时间:10-02 整理:3721RD 点击:
我现在做了一个10位电流舵DA,输出5uA-5mA电流,想在输出经过镜像变换得到5nA-5uA电流,有谁知道如何实现,还望指教

建议你打消這個念頭
The reason is the following:

Unit current source 5 uA, mismatch OK (in case you know how to determine the W/L, VGS, etc.) according the mismtach characterizataion report provided by the foundry, and you know how to rung Monte Carlo simulations to verify your design.

Now you change the unit current source from 5 uA to 5 nA.
The mismatch between your current sources (DAC elements) will be deteriorated a lot.(厳重惡化)
(Matching gets worse with smaller bias current).
The INL and DNL of your DAC will become very bad.

If your superviser or teacher asked you to add this option, you may want to convince him that this might not sound like a good idea.The reason is described above.

开玩笑?

那我要做个5nA-5uA的DA怎么办呢

Clarification
Unit current source: 5 nA
Maximum current output: 1023 * 5 nA
Is this part of your design specification?

Can you specify your power supply level (typical and minimum)
The resistive load (on-chip or off-chip) value
Single-ended output or fully differential output ...

1. Do not use wide width device.(for instance,
W_min = 0.24 um,
Width with single contact = 0.42 um,
Width with two contacts is 0.89 um.
Choose width = 0.89 um, and no more wider. <- Choose a MOS device, without significant narrow-width effect, but narrow enough.
2. Choose as long channel length as possible.
3. If possible, use pMOS as the unit-current mirror device, instead nMOS.
The reason is the mobility of pMOS is smaller.With the same bias current, the (VGS - VT) can be effectively larger.
Steps 1-3 are enforced to make maximum VGS - VT possible.
4. Determine Large enough VGS - VT.
5. Employ cascode to increase the output impedance of each unit current mirror.
Example:
Single ended output
Full-scale current output: 1023 * 5 nA ~= 5 uA
R_load = 200 KOhm (full-scale: ~= 5 uA * 200 KOhm ~= 1.0 V)
When all current sources are in parallel, you see r_out / 1,023 of the 1023 unit-current sources.
Make sure this number is much greater than 200 KOhm.
This means your unit-current source needs to have r_out >> 200 MOhm
6. Separate your current mirror units from the decoder circuits.Put all your current mirrors together and make 2-D scramble.This is to minimize the impact of process-dependent gradient.
7. Put at least two columns of dummy current mirrors at the array edge (both sides) to minimize microloadings.
8. Depending on DNL and INL design specification, determine binary weigthted current mirror and thermometer coded current mirror.
寫得比實做容易

你好,谢谢你的细心解答,我一开始是这样做的,电源电压5V,用的是0.35um工艺,单位电流源的尺寸选择w=450nm,l=23.5um。

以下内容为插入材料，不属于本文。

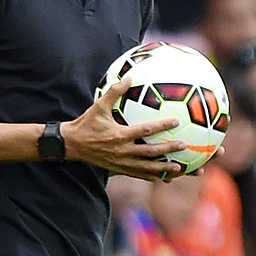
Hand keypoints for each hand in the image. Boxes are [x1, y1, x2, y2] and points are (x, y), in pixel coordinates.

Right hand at [61, 77, 187, 181]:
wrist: (71, 145)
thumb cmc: (86, 124)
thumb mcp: (98, 106)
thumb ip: (114, 92)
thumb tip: (128, 78)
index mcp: (119, 135)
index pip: (144, 131)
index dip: (161, 126)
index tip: (176, 122)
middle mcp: (122, 151)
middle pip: (150, 153)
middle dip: (168, 150)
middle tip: (184, 145)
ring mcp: (121, 163)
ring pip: (147, 168)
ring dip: (164, 169)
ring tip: (181, 168)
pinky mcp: (119, 170)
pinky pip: (139, 175)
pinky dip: (153, 176)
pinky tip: (165, 178)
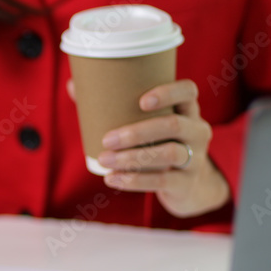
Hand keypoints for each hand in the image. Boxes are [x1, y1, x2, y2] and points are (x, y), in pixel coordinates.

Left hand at [95, 80, 230, 217]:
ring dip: (133, 157)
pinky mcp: (187, 183)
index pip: (188, 91)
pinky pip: (162, 180)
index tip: (141, 101)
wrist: (186, 185)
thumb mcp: (145, 125)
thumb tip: (73, 85)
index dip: (168, 92)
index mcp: (187, 110)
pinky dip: (134, 180)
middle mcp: (197, 131)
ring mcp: (196, 158)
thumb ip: (112, 105)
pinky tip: (112, 179)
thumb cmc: (157, 144)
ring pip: (168, 154)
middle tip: (107, 139)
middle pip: (174, 125)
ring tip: (104, 160)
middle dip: (137, 132)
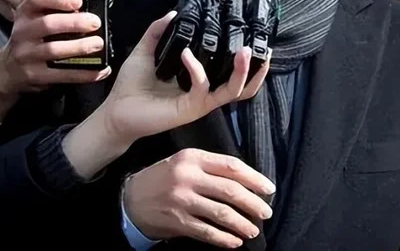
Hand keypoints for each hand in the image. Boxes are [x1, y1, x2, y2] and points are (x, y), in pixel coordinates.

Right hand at [0, 0, 111, 123]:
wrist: (7, 71)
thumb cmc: (31, 40)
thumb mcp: (34, 21)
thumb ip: (55, 12)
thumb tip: (88, 13)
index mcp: (25, 14)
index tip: (79, 2)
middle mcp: (22, 32)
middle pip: (47, 24)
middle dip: (74, 22)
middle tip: (95, 23)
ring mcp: (26, 55)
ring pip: (54, 50)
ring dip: (80, 46)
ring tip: (98, 44)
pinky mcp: (34, 76)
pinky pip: (63, 75)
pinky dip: (85, 73)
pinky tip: (101, 70)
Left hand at [101, 11, 269, 144]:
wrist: (115, 112)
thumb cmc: (131, 87)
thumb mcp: (145, 52)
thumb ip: (158, 32)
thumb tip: (173, 12)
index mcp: (199, 80)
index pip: (231, 74)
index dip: (247, 62)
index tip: (253, 39)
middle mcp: (204, 92)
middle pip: (243, 87)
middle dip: (256, 70)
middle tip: (262, 48)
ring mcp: (199, 102)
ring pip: (232, 91)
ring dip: (241, 71)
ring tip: (244, 51)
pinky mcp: (189, 109)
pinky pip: (202, 88)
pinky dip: (197, 68)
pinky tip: (186, 53)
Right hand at [124, 149, 275, 246]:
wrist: (130, 199)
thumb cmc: (164, 178)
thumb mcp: (184, 162)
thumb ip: (210, 167)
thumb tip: (246, 182)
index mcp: (194, 157)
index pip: (231, 166)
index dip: (254, 178)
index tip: (269, 188)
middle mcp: (188, 177)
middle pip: (230, 190)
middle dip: (253, 203)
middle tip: (266, 212)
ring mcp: (182, 200)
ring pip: (222, 213)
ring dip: (242, 224)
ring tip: (254, 230)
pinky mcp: (177, 221)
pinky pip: (207, 232)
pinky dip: (224, 239)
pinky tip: (235, 241)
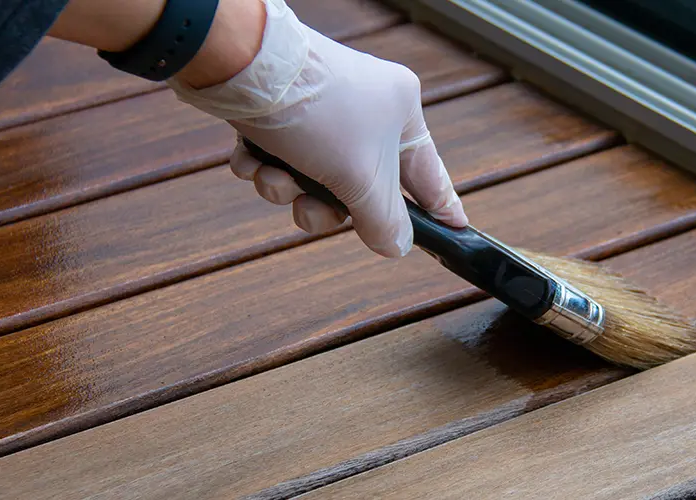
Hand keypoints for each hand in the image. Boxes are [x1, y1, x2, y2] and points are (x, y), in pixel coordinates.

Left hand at [168, 0, 467, 257]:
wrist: (241, 68)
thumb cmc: (316, 113)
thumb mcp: (360, 179)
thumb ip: (384, 222)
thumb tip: (396, 246)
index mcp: (400, 113)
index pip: (429, 175)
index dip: (440, 208)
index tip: (454, 230)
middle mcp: (365, 109)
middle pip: (358, 187)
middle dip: (325, 205)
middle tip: (309, 206)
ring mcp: (320, 110)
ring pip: (313, 178)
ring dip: (287, 188)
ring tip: (273, 176)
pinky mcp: (279, 111)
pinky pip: (280, 159)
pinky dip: (264, 167)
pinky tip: (253, 158)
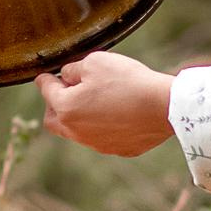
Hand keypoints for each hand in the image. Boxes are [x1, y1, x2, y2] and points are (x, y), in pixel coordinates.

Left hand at [36, 52, 174, 156]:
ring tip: (94, 100)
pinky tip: (116, 113)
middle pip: (53, 120)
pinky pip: (102, 138)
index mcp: (66, 108)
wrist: (164, 106)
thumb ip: (73, 69)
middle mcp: (76, 131)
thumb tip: (66, 77)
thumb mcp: (95, 62)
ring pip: (77, 131)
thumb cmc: (128, 81)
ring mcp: (97, 144)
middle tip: (65, 91)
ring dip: (79, 117)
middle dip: (55, 104)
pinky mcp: (118, 149)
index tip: (45, 76)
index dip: (45, 79)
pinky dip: (102, 126)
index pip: (46, 90)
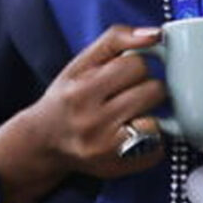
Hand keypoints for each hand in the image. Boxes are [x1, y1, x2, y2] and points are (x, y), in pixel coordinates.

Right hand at [0, 24, 168, 202]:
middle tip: (129, 94)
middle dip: (146, 88)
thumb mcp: (81, 62)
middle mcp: (92, 121)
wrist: (44, 141)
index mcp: (82, 90)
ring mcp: (106, 149)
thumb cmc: (67, 97)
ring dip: (151, 115)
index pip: (136, 64)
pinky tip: (132, 135)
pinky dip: (152, 141)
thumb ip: (116, 39)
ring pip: (158, 121)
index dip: (135, 66)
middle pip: (153, 91)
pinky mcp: (119, 168)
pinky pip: (158, 149)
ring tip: (132, 114)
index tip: (125, 73)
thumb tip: (155, 35)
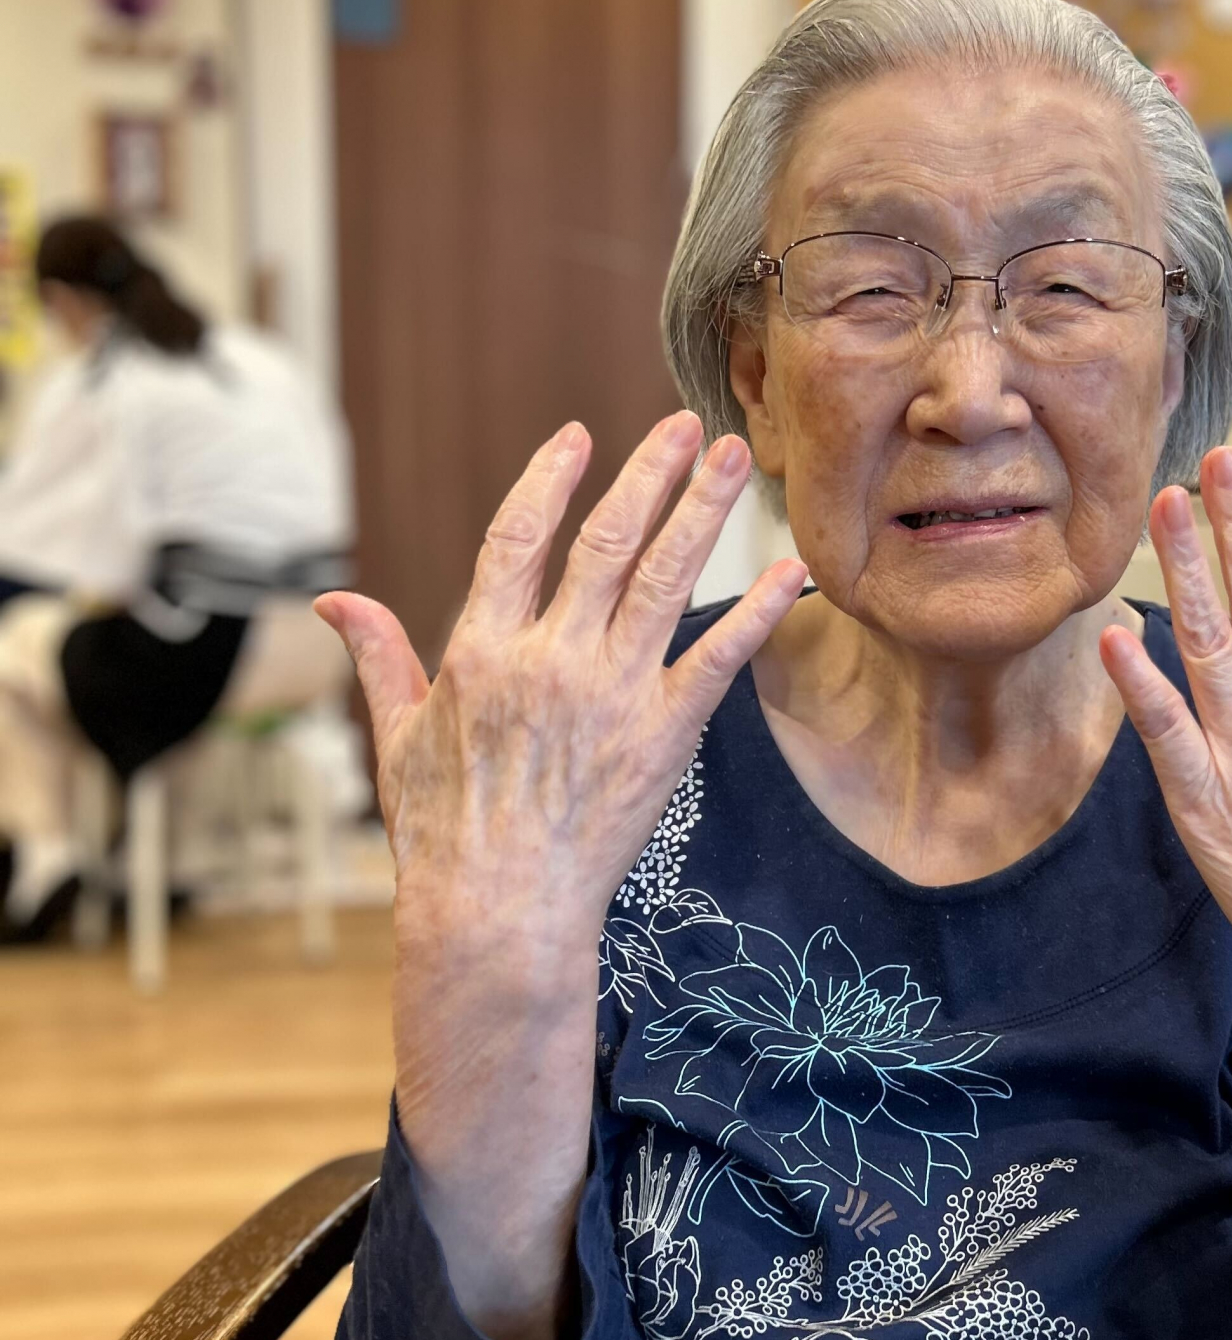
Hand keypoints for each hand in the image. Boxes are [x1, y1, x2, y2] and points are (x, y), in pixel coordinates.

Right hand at [316, 412, 805, 1339]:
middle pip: (608, 543)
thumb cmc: (442, 834)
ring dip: (705, 513)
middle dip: (651, 476)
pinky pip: (717, 659)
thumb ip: (381, 660)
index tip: (581, 435)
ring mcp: (610, 694)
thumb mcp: (397, 740)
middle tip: (691, 425)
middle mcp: (550, 659)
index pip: (518, 539)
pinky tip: (790, 571)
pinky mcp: (662, 736)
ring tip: (740, 460)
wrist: (498, 914)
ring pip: (665, 580)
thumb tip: (333, 601)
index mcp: (480, 652)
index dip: (551, 481)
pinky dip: (757, 611)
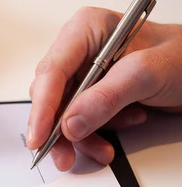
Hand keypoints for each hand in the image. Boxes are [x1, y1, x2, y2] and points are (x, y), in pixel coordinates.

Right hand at [27, 7, 181, 170]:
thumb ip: (107, 97)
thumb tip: (70, 122)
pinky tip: (117, 134)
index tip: (40, 137)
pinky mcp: (92, 95)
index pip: (51, 71)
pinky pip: (78, 122)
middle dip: (58, 128)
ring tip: (102, 150)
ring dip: (79, 138)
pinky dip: (94, 136)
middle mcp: (79, 52)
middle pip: (49, 96)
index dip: (42, 107)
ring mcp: (85, 74)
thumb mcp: (147, 73)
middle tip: (64, 155)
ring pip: (61, 114)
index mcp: (86, 31)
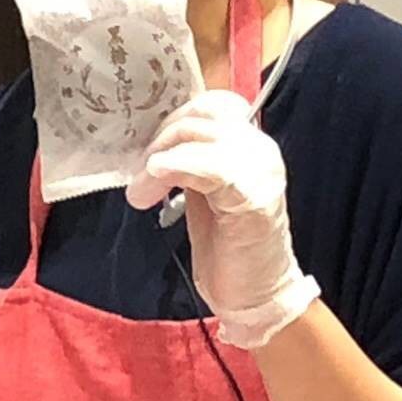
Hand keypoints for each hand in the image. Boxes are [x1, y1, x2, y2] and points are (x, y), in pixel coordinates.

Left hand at [126, 89, 320, 349]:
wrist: (255, 296)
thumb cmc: (228, 248)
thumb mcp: (205, 193)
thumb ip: (191, 161)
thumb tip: (153, 143)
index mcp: (252, 144)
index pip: (212, 104)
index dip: (173, 119)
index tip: (149, 152)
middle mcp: (261, 149)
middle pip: (201, 114)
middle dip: (161, 139)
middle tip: (140, 176)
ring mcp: (260, 170)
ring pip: (199, 135)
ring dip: (158, 159)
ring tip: (141, 194)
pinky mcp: (253, 197)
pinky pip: (207, 166)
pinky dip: (173, 168)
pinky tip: (151, 188)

这样可以保证一定的Vgs-Vth,不过我不知道一般要保证多大的Vgs-Vth,还有一个问题我不知道是不是开关电路部分出问题了还是怎么的,输出电路最后有很大的尖脉冲,尖脉冲全部出现在转换过程中。详细的我有仿真图,希望能留下你的邮箱地址,我发邮件给你看也可以

还有一个问题,我实际测试时要用到100K的电阻,还有我做的是差分的双端输出,但实际给下级电路是单端的如何实现呢

看看你运气好不好吧,反正感觉是个很悬乎的东西,5nA,漏电?
什么地方用,需要这么小的功耗啊,
100K load resistor,这个...,noise要多大啊
你的速度要求是什么?
整个方案评估过没有?
在学校里自己瞎整整还可以,反正是烧国家钱


Please refer to equation (11) in the classical paper of JSSC 1989 "Matching Properties of MOS Transistors" by Pelgrom.
You are supposed to get the MOS mismatch characterization report from foundry, which (at least) provides the key mismatch parameters "A_vt" and "A_beta."
Without these parameters, you don't know how much (Vgs - Vth) is sufficient.
A_vt (1-sigma of Vt0 mismatch, assuming W*L = 1 um^2)for 0.35 um CMOS technology is a few mV/um.
(say, 5-7 mV)
A_beta (1-sigma of beta mismatch, assuming W*L = 1 um^2) for 0.35 um CMOS technology is roughly 1.2-1.5%.
From Pelgrom's equation you know in case you set high enough (Vgs - Vth), the contribution of Vth mismatch can be made less.
Then you can calculate the 1-sigma of unit-current source mismtaches based on A_vt, A_beta, (Vgs - Vth), W and L.
Remember you have 1,023 of such unit current devices, and DNL is the worst among these 1,023.
Suppose you want to get yield more than 99%.
Then your choice of (Vgs - Vth), W and L needs to guarantee mismatch causes error < 1 LSB (or even < 0.5 LSB, depending on how you set your design target). ...
Remember, the boundary of thermometer decode and binary-weighted decode is the worst case. ...
Owing to the fact your unit current is so small, my guts feeling says, even at 23.5 um channel length, the (Vgs - Vth) is still not large enough, (but I did not run simulations).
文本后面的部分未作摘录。